**Description of the task**
Your answer must consist only of the lines from the start of the entries through the line that holds "Accept Opt out Privacy settings", copied exactly, with no pictures.

(Data records)
::::

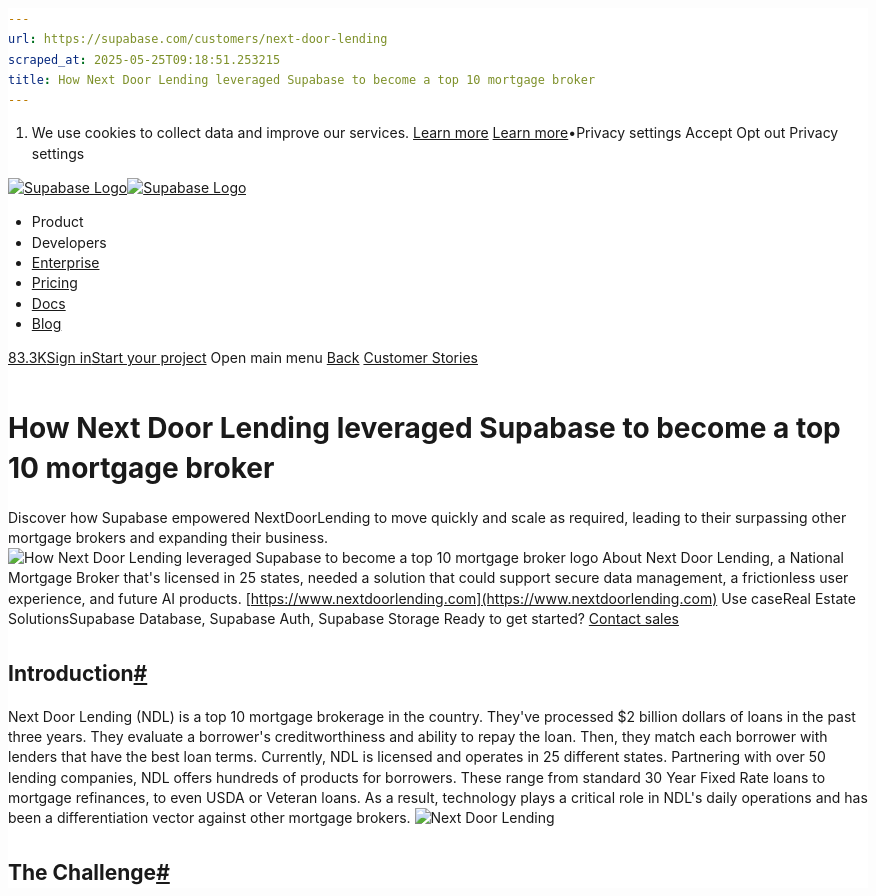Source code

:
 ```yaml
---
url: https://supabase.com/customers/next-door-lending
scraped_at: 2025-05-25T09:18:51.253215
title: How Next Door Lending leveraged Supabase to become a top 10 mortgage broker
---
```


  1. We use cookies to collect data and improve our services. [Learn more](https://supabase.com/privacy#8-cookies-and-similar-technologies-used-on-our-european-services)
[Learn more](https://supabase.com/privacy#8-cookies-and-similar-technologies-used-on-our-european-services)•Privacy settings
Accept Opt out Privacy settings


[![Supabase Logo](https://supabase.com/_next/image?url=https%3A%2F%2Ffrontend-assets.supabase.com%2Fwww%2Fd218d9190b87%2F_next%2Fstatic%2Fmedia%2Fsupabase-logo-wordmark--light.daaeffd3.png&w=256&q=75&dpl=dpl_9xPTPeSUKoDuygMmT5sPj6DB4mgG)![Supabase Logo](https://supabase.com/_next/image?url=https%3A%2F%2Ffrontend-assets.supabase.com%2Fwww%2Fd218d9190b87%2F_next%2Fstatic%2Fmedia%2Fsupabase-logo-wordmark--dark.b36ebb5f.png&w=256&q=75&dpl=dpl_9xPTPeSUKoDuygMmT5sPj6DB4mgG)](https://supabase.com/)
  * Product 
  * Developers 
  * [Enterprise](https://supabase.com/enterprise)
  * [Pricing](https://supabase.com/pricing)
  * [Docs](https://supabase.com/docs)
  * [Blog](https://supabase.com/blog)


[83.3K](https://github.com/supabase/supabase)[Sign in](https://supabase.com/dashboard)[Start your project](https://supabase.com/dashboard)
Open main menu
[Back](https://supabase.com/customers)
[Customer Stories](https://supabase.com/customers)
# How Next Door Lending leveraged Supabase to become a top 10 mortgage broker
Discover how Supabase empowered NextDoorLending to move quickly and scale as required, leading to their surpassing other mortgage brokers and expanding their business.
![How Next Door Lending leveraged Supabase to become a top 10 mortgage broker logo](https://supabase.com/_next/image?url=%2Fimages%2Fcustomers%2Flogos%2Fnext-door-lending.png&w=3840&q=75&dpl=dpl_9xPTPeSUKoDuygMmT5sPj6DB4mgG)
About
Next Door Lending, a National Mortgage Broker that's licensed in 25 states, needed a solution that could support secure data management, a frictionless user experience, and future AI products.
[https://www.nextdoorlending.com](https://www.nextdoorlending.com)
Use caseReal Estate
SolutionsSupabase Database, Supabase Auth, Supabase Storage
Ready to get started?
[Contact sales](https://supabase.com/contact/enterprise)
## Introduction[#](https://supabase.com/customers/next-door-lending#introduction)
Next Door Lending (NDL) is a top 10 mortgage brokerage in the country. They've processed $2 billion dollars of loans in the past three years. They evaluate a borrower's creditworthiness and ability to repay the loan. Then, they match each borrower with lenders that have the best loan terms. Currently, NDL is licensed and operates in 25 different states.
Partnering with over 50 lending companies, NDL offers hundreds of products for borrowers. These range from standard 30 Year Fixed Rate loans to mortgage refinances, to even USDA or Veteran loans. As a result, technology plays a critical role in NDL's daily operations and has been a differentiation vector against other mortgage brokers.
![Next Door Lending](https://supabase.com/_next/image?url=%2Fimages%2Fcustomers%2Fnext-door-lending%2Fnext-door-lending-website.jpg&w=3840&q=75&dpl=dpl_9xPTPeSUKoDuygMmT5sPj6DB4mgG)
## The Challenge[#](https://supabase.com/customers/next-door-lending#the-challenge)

::::

**Solution to the problem**
Source code

:
 ```yaml
---
url: https://supabase.com/customers/next-door-lending
scraped_at: 2025-05-25T09:18:51.253215
title: How Next Door Lending leveraged Supabase to become a top 10 mortgage broker
---
```


  1. We use cookies to collect data and improve our services. [Learn more](https://supabase.com/privacy#8-cookies-and-similar-technologies-used-on-our-european-services)
[Learn more](https://supabase.com/privacy#8-cookies-and-similar-technologies-used-on-our-european-services)•Privacy settings
Accept Opt out Privacy settings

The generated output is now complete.